Yes, I have. I think there's a lot of interesting stuff in them and no one can blame them for putting their version of events on the record. If they don't, no one else will.
Would you say that if there's a villain in the latest volume of your diaries - A Walk-On Part - it's Gordon Brown?
I wouldn't call him a villain, but it's true that I wasn't all that keen on him from the outset. It was always clear to me that, despite his considerable talent, he was not fitted to be prime minister. I didn't realise quite how dysfunctional the relationship between him and Tony Blair was until much later. But if you're looking for reasons to be grateful to Gordon, and I guess we're struggling, keeping Britain out of the euro is one. That's quite a big issue.
Before Labour's victory in the 1997 general election, you believed that Robin Cook would have made a better chancellor than Brown. Do you still think that?
I can't say whether he would have made a better one, but Robin would have been a very capable chancellor or trade and industry secretary.
However, he was kept well away from economic policy, and I think Gordon probably had a hand in that. You'll find somewhere in the diaries Robin saying to me that he was absolutely uninterested in being foreign secretary. Robin was one of the outstanding parliamentarians of my lifetime, something he demonstrated on a number of occasions. He didn't have much of a following in parliament because he had a tendency to be a little bit arrogant and didn't suffer fools gladly. He wasn't widely loved, but was certainly respected.
Is the role of the backbencher simply to be an irritant or gadfly?
I never wanted to be just a gadfly. I do think that there is a very important role for backbench MPs, and that is to hold the government to account. The most effective mechanism for doing that is not in the chamber, but via the select committee system. That, initially, was where my ambitions lay. When Tony Blair asked me if I wanted to be on the front bench in December 1994, I said no, I preferred to be the chairman of the home affairs select committee - which in due course I became. I think he was rather puzzled by that.

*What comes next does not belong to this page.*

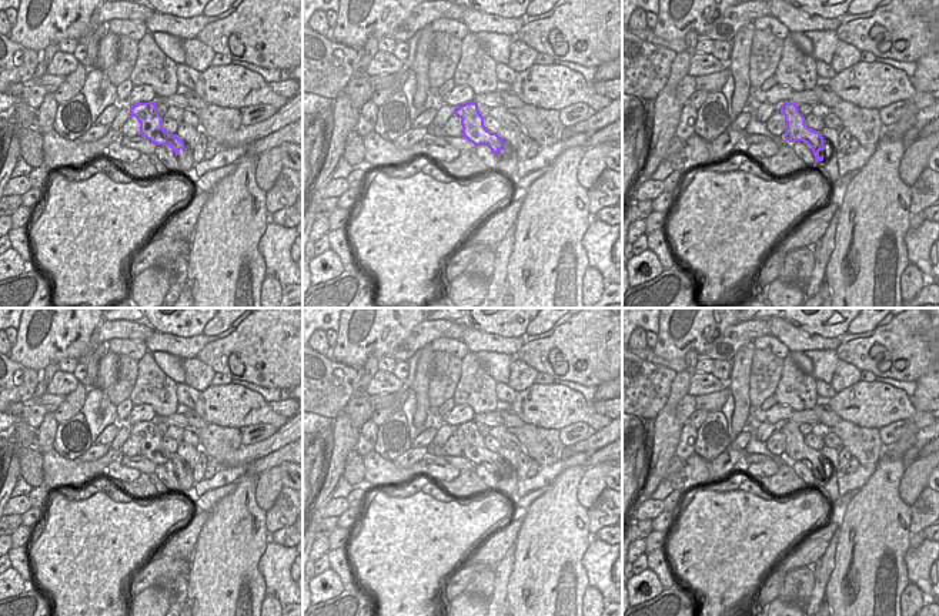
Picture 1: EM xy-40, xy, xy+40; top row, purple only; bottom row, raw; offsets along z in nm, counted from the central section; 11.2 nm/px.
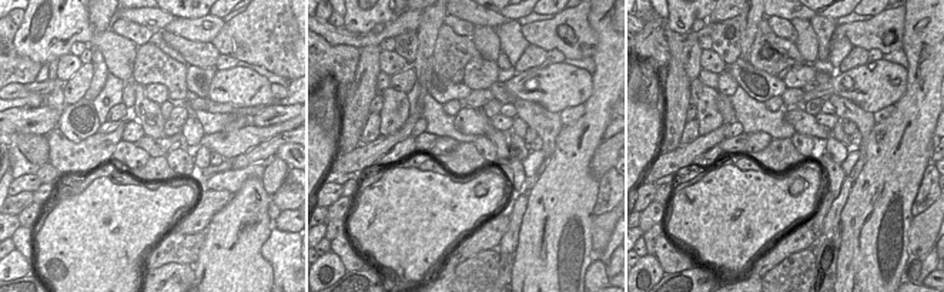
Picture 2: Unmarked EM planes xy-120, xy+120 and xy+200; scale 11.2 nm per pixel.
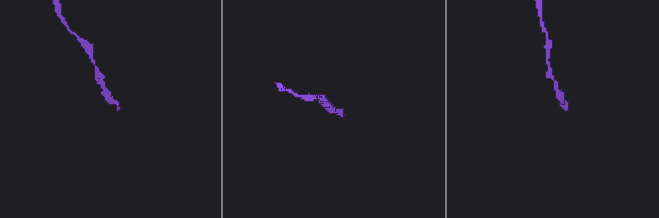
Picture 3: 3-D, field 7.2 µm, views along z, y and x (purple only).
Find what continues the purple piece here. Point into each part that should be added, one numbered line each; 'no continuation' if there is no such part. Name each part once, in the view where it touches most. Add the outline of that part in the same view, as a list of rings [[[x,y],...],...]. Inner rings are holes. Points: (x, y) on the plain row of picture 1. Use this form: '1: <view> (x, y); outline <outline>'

Someone like Tom Watson is a very good advert for the select committee system. He's a star. And he has certainly landed a few blows in the phone-hacking affair.
You've long been concerned by the influence of Rupert Murdoch, haven't you?
I always thought the key issue, as far as the media were concerned, was the concentration of ownership. The free flow of information is the lifeblood of democracy, and if you don't have it, then you don't have a democracy. So, in December 1994, I moved a media diversity bill that would have broken up media ownership and restricted it to EU citizens. That would have had an impact on Murdoch, Conrad Black and maybe one
or two others.
Do you understand why Tony Blair felt he had to be so solicitous towards Murdoch before the 1997 election?
I entirely understand. You have to bear in mind that Labour had lost four general elections in succession, and I think Blair felt that he couldn't afford to take any risks with the outcome of the fifth. So it was his ambition, if not actually to get the moguls on his side, then at least to neutralise them. That was probably a sensible strategy.
“A Walk-on Part: Diaries 1994-1999" is published by Profile Books (£25)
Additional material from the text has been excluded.